Biden also announced plans to increase outreach to Black, Latino, and Native communities where vaccine hesitance is prevalent, noting that these communities “have not always been treated with the dignity and honesty they deserve by the federal government and the scientific community.”
“This will be one of the most challenging operational efforts ever undertaken by our country,” Biden said. “But you have my word — we will manage the hell out of this operation… I am convinced the American people are ready to spare no effort and no expense to get this done.
Biden added that once his administration is in office, he has plans to pass an Executive Order requiring face coverings or masks to be worn by federal employees and on federal property, as well as passengers using interstate travel such as planes or trains, for the first 100 days after inauguration.

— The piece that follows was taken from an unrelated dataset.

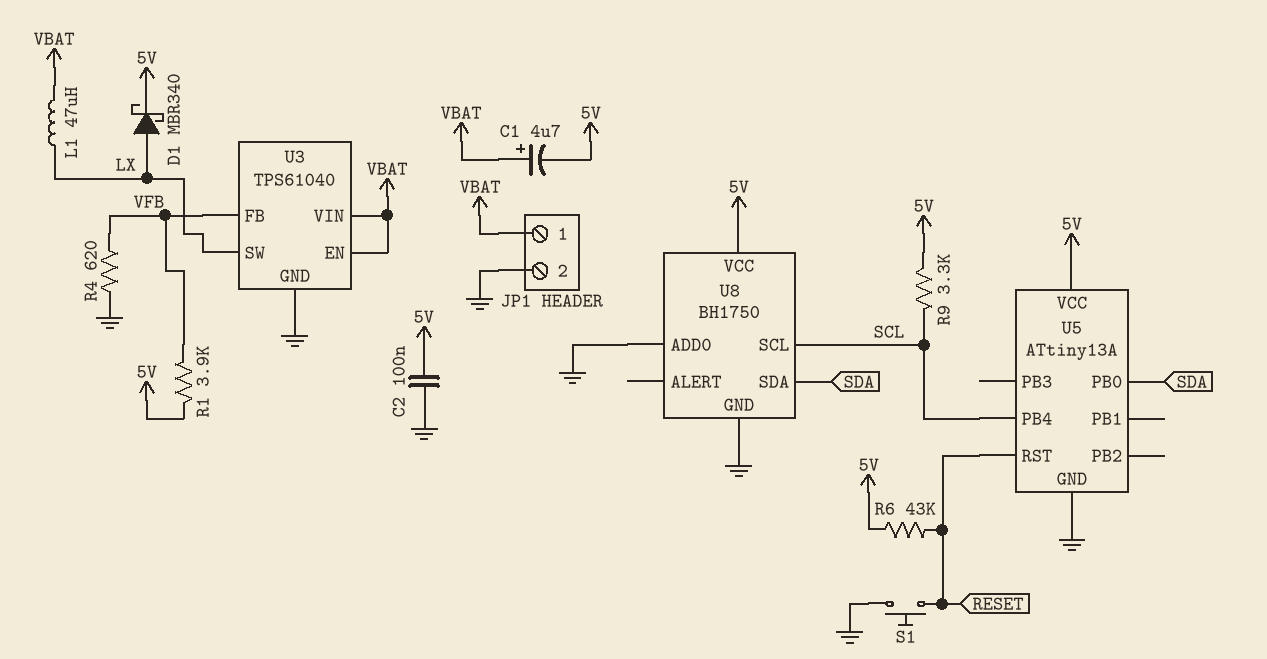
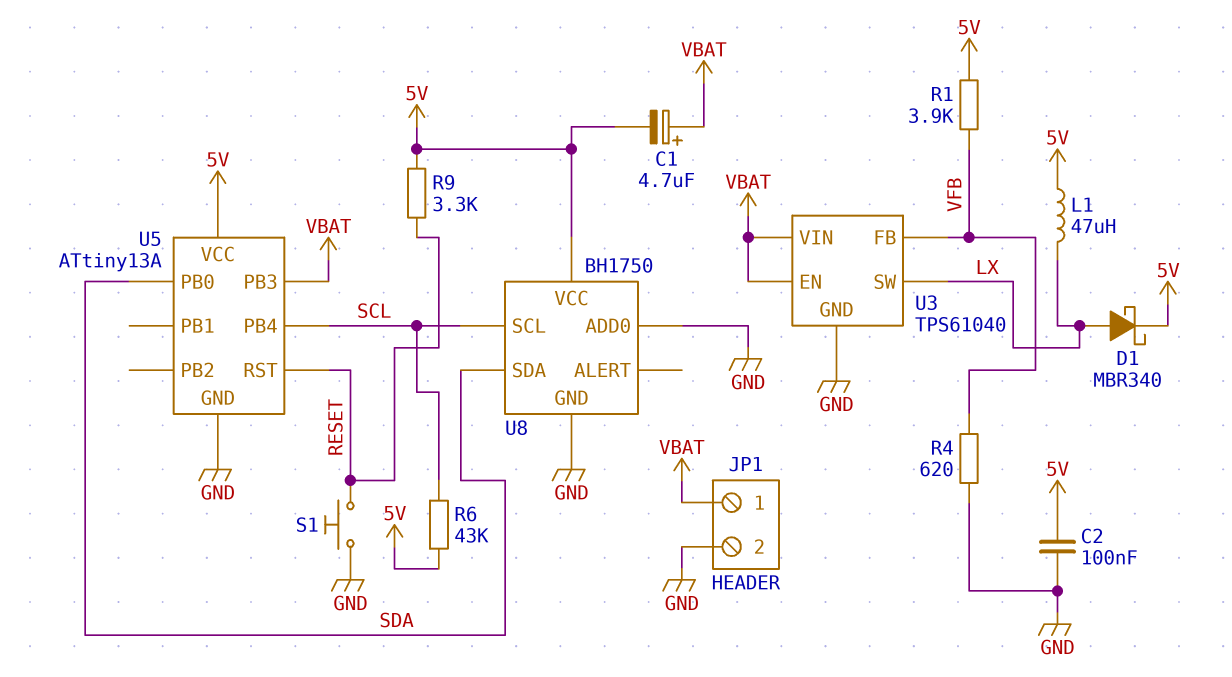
L1: 47uH (LX, VBAT) -> 47uH (5V, LX)
R6: 43k (5V, RESET) -> 43k (5V, SCL)
R9: 3.3k (5V, SCL) -> 3.3k (5V, RESET)
U5 pin PB3: none -> VBAT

“I know it’s become a partisan issue,” Biden noted, “but what a stupid, stupid thing to happen. [Mask wearing] is a patriotic act. We’re asking you. We’re at war with this virus.” Biden specifically called out members of Congress who neglected to wear masks during the deadly riot on Capitol Hill on Jan. 6, noting that at least 4 members of Congress, “including one cancer survivor,” have developed Covid-19 since that day.
“We can’t solve our problems as a divided nation,” Biden concluded. “The only way we come through this is if we come through together.
ACP Offers Support for Biden Admin’s Plan
Shortly after President-elect Biden completed his remarks, the American College of Physicians (ACP) issued a statement saying the organization is “supportive and encouraged by many of the recommendations put forth to slow the transmission of Covid‐19, rapidly distribute and vaccinate one hundred million people in his first 100 days in office, and to also address the health inequities painfully obvious during the pandemic.”
The ACP particularly praised the incoming administration for how closely it’s Covid-19 supply plans, as well as the proposed Covid-19 relief package, align with ACP policy recommendations, including addressing racial inequities and health disparities, increasing funding for vaccinations, testing, and public health, addressing PPE shortages, and expanding paid family and medical leave.
“ACP applauds the plans outlined by President‐elect Biden to address the critical needs of both patients and physicians,” said Jacqueline W. Fincher, MD, MACP, ACP president, in a statement. “On behalf of the internal medicine community we are ready, willing and able to help move our country past this unprecedented public health emergency through a multi‐step plan that addresses so many critical needs of our patients and our health care profession.”